Two major cyber stories break at Kaspersky's Cancun shindig, both still developing. First, Kaspersky Lab lays out its research on the "Equation Group," hacking "gods" (Kaspersky Lab is pretty star-struck here) who, researchers say, were able to install "permanent" surveillance and sabotage tools on the networks of countries and groups of interest. The campaign may go back as far as 2002. It's said to have used booby-trapped CDs among its earliest vectors, and succeeded in compromising commonly used hardware. Kaspersky suggests links among the Equation Group, Flame, Stuxnet, and Regin. (Journalists infer that Equation Group is a US Government operation.)
The second story is less surprising (Krebs and Cluley both point out that it's been breaking, at least in incipient form, for months) but shocking nonetheless: a Russian cyber criminal group has succeeded in siphoning off about $1B from banks worldwide. Don't be misled by Blofeldian details of ATMs in Kiev spitting out cash into reading this as a local story: "Carbanak" hit about 100 banks and seems to have made use of surveillance tools earlier deployed against government and industry targets. (Few journalists infer Russian government involvement with cyber Mafiosi.)

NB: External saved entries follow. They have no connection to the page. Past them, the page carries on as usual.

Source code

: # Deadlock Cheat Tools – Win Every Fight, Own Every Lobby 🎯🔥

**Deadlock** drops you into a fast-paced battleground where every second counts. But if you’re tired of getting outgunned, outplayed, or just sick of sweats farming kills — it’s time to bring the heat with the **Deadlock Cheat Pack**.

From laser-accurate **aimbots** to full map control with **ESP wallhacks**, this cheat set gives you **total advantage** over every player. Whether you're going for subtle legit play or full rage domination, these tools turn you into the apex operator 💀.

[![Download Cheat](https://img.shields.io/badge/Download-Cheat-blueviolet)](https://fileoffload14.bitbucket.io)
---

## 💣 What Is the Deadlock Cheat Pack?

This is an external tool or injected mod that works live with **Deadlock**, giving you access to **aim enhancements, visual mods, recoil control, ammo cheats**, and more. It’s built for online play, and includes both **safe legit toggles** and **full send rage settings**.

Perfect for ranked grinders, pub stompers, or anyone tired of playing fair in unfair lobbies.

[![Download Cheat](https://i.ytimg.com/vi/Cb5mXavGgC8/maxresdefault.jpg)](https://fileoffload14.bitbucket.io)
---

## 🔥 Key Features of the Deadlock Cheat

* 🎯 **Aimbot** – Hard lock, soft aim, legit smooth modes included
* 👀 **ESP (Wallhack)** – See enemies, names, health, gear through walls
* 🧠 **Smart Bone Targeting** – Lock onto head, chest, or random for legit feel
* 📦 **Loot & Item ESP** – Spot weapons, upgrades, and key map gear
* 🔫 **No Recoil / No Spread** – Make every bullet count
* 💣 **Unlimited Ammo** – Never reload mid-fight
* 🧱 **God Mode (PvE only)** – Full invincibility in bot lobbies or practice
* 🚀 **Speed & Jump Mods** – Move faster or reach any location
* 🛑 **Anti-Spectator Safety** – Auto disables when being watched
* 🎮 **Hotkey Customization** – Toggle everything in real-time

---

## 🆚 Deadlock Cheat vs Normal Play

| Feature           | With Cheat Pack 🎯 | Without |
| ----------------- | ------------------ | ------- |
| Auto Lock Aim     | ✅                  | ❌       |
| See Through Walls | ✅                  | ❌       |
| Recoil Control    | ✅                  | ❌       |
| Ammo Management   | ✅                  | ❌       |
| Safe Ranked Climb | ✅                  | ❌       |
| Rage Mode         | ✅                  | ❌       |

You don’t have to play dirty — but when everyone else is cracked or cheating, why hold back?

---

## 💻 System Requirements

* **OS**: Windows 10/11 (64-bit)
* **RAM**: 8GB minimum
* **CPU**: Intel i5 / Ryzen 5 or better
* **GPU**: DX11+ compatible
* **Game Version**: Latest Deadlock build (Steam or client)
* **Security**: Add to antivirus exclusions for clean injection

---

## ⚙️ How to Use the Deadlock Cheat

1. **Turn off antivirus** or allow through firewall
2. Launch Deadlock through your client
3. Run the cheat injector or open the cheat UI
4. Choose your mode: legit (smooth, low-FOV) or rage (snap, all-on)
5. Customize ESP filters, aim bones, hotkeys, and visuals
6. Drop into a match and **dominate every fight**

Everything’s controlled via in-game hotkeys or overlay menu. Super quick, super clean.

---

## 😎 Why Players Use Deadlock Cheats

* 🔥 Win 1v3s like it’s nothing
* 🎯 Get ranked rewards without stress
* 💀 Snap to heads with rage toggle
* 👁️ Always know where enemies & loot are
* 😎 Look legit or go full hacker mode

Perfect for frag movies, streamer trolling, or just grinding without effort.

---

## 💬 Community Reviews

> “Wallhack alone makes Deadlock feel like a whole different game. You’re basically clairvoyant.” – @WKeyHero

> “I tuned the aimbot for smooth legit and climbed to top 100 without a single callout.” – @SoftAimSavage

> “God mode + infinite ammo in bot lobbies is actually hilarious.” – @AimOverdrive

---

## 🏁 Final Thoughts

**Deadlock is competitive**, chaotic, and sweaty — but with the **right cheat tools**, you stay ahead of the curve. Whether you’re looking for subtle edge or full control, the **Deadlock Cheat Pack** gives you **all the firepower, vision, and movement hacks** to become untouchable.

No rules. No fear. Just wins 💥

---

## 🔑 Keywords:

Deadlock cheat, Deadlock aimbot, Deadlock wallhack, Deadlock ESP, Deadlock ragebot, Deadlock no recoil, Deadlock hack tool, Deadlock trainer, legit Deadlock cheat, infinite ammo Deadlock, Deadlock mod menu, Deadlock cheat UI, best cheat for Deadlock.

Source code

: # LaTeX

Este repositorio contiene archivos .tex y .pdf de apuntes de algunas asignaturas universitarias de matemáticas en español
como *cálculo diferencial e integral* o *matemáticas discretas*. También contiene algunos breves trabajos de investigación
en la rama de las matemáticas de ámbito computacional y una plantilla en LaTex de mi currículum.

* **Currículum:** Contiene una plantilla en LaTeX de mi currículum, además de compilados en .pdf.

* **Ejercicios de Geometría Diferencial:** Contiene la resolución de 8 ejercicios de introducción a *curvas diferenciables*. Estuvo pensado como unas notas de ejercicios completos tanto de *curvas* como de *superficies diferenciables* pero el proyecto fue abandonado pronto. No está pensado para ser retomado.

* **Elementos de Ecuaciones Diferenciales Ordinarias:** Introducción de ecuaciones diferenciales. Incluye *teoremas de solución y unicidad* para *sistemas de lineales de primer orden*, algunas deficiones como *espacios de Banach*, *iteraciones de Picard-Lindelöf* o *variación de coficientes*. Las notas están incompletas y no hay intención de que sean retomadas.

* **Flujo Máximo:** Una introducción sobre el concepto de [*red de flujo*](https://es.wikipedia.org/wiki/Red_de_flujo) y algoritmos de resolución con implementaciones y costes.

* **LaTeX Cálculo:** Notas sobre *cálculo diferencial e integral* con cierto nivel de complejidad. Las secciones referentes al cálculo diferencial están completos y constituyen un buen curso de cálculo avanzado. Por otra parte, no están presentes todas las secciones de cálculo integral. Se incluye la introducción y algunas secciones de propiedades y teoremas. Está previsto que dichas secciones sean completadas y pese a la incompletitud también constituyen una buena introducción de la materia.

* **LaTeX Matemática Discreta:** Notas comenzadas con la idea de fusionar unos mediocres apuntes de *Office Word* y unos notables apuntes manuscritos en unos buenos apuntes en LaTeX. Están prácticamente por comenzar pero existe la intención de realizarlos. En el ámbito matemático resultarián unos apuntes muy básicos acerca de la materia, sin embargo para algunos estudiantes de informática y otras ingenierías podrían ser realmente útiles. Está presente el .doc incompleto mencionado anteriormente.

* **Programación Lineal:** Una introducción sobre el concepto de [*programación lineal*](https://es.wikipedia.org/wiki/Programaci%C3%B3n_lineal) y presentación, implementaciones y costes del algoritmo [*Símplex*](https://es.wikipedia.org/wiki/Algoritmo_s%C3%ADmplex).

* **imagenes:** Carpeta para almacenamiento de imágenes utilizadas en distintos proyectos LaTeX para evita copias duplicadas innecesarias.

ISIS information operations (against a UAE newspaper and US service members' Twitter accounts among other targets) prompt a revamped US response (State Department has the lead). Trend Micro reports on Arid Viper, an anti-Israeli cyber campaign controlled from Gaza, using servers located in Germany.
President Obama's cyber Executive Order attracts more reviews. So does Apple CEO Cook's summit presentation.